### WORK TO BE COMPLETED
Word for word, write out all the entries below, omitting every picture.

### DATA SECTION
---
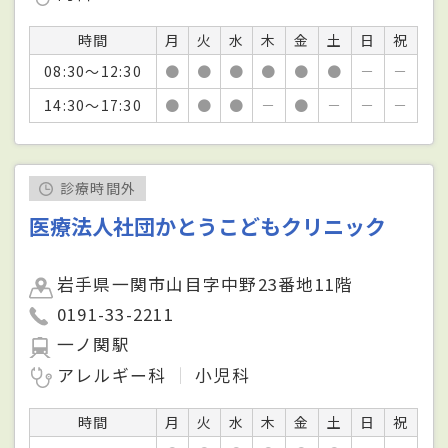
時間
月
火
水
木
金
土
日
祝
08:30～12:30
●
●
●
●
●
●
－
－
14:30～17:30
●
●
●
－
●
－
－
－
診療時間外
医療法人社団かとうこどもクリニック
岩手県一関市山目字中野23番地11階
0191-33-2211
一ノ関駅
アレルギー科
小児科
時間
月
火
水
木
金
土
日
祝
---
### REPLY
時間
月
火
水
木
金
土
日
祝
08:30～12:30
●
●
●
●
●
●
－
－
14:30～17:30
●
●
●
－
●
－
－
－
診療時間外
医療法人社団かとうこどもクリニック
岩手県一関市山目字中野23番地11階
0191-33-2211
一ノ関駅
アレルギー科
小児科
時間
月
火
水
木
金
土
日
祝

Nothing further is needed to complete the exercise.